WHAT NEEDS TO BE DONE:
From the records below, copy every line that contains the word "recorded".

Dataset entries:
-*-*-
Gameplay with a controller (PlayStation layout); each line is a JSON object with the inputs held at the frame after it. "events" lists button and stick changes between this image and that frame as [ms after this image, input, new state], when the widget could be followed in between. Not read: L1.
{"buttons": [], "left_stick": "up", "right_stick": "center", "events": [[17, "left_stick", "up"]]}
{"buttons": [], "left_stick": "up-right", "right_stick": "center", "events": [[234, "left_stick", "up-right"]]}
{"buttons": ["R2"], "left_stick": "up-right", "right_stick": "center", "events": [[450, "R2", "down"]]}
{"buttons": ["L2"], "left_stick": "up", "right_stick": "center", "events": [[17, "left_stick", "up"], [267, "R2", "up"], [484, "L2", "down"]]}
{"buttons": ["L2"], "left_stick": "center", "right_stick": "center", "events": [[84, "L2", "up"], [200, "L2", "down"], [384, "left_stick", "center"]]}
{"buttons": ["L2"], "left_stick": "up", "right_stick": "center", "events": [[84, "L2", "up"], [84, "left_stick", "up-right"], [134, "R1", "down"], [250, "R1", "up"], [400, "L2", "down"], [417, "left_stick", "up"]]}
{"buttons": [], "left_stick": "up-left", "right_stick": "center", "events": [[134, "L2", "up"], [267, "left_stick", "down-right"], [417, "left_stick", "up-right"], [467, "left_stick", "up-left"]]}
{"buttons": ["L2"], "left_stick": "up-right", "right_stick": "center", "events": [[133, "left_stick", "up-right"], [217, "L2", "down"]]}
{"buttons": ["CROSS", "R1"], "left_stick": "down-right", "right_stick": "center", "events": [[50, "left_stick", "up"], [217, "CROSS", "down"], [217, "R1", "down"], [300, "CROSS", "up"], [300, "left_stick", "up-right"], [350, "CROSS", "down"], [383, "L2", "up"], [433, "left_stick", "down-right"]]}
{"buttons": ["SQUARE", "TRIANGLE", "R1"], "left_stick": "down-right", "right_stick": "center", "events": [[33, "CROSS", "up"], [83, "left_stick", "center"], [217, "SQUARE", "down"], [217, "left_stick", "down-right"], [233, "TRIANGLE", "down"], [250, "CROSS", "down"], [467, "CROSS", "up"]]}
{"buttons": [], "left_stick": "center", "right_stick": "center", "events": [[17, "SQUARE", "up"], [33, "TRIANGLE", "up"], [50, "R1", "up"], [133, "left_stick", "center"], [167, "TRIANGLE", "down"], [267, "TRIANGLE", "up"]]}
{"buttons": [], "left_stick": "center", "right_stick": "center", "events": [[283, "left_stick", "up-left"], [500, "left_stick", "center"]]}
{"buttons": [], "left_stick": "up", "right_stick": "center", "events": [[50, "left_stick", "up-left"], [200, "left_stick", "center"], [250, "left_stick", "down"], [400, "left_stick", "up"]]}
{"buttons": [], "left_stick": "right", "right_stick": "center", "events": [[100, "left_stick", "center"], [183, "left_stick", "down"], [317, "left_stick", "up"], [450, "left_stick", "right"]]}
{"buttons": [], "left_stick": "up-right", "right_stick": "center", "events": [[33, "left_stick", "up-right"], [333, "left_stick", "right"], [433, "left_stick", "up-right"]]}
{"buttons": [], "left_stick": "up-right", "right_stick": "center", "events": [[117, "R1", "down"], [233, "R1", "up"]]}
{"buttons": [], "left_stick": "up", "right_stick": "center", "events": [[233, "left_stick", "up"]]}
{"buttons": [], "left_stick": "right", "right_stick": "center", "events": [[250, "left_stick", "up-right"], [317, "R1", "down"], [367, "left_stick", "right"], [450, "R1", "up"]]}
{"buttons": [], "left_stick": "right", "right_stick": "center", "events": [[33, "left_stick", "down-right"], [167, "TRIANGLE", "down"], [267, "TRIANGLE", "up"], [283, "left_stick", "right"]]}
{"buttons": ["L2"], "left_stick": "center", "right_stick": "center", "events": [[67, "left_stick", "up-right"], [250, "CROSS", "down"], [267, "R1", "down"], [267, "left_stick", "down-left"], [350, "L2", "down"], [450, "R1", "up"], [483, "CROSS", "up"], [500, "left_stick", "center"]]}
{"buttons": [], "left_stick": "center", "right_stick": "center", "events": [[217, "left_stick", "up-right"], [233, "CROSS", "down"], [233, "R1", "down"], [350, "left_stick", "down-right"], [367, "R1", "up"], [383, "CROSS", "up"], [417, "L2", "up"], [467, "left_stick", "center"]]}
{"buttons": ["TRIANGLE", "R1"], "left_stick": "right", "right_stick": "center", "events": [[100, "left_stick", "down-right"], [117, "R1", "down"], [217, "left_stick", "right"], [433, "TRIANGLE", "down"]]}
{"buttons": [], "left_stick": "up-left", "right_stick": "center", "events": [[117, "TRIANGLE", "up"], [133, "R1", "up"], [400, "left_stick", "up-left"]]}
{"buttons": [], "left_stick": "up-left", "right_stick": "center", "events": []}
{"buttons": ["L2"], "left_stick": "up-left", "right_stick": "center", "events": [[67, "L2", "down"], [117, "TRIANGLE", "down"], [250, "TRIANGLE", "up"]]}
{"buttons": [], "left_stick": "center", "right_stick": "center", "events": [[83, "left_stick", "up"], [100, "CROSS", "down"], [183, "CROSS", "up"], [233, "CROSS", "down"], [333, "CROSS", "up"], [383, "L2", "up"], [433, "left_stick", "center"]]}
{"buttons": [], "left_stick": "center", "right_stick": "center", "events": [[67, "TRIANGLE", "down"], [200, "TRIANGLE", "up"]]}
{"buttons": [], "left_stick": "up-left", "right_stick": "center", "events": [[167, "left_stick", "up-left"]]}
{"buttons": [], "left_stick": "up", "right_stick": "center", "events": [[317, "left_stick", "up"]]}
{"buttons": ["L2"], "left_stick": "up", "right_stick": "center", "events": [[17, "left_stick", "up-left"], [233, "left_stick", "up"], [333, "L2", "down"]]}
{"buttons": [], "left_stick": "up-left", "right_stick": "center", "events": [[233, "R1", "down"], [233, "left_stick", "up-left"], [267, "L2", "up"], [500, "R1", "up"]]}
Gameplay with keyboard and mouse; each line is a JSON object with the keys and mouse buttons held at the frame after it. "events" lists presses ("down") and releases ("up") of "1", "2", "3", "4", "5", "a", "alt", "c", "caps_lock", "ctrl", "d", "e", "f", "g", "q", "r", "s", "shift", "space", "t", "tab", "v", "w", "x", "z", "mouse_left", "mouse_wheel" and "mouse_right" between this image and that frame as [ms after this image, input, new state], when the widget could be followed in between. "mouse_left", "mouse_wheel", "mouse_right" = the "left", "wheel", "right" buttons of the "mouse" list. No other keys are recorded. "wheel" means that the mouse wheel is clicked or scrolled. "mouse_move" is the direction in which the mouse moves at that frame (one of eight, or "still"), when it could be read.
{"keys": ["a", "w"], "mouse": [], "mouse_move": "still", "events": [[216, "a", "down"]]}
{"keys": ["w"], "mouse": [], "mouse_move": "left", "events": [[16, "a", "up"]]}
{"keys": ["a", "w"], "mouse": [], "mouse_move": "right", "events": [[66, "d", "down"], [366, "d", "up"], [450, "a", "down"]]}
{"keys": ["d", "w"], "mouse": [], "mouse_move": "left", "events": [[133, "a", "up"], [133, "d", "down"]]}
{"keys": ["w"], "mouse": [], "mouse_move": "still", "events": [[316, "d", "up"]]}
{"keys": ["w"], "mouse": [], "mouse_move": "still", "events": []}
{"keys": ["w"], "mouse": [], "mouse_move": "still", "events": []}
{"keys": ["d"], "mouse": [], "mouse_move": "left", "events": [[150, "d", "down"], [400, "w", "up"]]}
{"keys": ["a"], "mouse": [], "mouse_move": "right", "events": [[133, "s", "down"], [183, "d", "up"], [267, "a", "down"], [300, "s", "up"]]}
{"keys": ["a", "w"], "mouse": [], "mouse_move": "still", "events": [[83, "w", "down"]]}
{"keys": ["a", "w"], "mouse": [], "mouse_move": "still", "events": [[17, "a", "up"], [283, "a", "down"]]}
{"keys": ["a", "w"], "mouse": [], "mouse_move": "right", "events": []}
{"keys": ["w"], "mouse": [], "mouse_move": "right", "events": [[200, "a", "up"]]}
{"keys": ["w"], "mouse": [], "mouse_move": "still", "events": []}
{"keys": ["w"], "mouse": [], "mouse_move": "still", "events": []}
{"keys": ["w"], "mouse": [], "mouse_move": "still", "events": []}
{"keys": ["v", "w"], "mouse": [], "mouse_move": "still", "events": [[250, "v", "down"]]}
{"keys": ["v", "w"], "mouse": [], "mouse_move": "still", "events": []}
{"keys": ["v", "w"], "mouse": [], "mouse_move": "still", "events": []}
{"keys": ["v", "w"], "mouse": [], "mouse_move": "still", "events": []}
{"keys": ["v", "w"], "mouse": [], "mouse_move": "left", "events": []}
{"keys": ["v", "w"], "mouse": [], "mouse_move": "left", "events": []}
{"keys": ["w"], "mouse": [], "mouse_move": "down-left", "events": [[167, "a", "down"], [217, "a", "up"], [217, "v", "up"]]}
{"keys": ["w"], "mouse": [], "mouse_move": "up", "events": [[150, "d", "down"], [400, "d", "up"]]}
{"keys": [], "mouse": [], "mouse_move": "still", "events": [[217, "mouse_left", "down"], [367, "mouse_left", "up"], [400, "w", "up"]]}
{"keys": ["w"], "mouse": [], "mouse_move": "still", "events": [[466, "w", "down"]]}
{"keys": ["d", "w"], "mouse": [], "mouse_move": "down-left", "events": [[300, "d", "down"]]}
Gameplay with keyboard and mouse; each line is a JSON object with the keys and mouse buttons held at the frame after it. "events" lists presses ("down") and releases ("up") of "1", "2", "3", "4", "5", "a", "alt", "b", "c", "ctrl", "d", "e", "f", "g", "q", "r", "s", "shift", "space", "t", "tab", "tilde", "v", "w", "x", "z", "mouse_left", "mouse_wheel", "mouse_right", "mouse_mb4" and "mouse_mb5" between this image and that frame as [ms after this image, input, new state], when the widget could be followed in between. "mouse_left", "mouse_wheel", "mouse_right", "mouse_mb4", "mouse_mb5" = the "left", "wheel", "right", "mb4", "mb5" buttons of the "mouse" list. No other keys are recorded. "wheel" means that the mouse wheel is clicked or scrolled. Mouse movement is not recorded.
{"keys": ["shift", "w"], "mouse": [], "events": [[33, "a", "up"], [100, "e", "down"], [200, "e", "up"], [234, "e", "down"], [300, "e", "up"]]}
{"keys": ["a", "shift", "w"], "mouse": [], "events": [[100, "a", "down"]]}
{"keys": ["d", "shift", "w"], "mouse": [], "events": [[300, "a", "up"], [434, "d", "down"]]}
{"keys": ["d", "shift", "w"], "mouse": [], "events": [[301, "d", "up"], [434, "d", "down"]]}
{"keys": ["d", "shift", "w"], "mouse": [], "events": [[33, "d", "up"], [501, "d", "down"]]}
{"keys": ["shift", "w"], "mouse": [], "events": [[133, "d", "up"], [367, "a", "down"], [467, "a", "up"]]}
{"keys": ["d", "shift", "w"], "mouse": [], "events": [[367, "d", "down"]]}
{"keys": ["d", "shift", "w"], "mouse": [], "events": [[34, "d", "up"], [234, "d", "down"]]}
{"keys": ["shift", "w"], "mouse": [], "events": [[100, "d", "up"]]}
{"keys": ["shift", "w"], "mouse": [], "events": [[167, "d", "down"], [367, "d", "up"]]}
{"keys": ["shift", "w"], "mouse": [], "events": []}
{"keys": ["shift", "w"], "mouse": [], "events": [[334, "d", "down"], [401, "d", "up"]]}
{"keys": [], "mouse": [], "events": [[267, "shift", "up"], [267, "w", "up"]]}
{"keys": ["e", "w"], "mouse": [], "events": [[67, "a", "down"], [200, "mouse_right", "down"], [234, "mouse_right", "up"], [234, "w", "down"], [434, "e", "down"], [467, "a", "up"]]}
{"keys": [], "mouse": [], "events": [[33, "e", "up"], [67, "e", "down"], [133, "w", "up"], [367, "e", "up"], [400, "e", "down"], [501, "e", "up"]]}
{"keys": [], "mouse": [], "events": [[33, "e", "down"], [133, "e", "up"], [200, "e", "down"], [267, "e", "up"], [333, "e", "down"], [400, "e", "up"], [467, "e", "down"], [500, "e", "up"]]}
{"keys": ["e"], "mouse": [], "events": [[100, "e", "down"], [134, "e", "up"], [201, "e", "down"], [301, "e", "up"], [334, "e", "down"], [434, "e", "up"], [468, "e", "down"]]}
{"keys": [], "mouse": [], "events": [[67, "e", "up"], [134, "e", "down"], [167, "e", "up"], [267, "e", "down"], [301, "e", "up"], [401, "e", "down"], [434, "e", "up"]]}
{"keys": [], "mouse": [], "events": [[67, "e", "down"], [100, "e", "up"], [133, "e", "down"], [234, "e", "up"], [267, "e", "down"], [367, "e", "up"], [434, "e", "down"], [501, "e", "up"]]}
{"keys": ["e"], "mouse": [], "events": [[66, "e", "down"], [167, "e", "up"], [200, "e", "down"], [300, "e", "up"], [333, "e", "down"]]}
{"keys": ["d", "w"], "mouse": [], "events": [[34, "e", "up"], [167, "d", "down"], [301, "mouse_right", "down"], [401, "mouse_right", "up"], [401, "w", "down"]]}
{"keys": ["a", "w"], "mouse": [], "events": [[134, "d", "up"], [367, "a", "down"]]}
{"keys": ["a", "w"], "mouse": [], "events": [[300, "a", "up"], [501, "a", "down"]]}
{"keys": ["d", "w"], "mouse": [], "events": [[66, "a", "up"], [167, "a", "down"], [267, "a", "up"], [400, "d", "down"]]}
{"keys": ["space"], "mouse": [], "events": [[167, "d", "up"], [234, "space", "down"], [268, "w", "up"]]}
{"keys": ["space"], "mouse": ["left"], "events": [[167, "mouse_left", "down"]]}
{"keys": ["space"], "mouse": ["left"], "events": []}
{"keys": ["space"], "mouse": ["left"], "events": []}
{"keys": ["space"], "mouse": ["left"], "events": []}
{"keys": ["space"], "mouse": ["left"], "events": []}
-*-*-
WRITTEN SOLUTION:
Gameplay with keyboard and mouse; each line is a JSON object with the keys and mouse buttons held at the frame after it. "events" lists presses ("down") and releases ("up") of "1", "2", "3", "4", "5", "a", "alt", "c", "caps_lock", "ctrl", "d", "e", "f", "g", "q", "r", "s", "shift", "space", "t", "tab", "v", "w", "x", "z", "mouse_left", "mouse_wheel" and "mouse_right" between this image and that frame as [ms after this image, input, new state], when the widget could be followed in between. "mouse_left", "mouse_wheel", "mouse_right" = the "left", "wheel", "right" buttons of the "mouse" list. No other keys are recorded. "wheel" means that the mouse wheel is clicked or scrolled. "mouse_move" is the direction in which the mouse moves at that frame (one of eight, or "still"), when it could be read.
Gameplay with keyboard and mouse; each line is a JSON object with the keys and mouse buttons held at the frame after it. "events" lists presses ("down") and releases ("up") of "1", "2", "3", "4", "5", "a", "alt", "b", "c", "ctrl", "d", "e", "f", "g", "q", "r", "s", "shift", "space", "t", "tab", "tilde", "v", "w", "x", "z", "mouse_left", "mouse_wheel", "mouse_right", "mouse_mb4" and "mouse_mb5" between this image and that frame as [ms after this image, input, new state], when the widget could be followed in between. "mouse_left", "mouse_wheel", "mouse_right", "mouse_mb4", "mouse_mb5" = the "left", "wheel", "right", "mb4", "mb5" buttons of the "mouse" list. No other keys are recorded. "wheel" means that the mouse wheel is clicked or scrolled. Mouse movement is not recorded.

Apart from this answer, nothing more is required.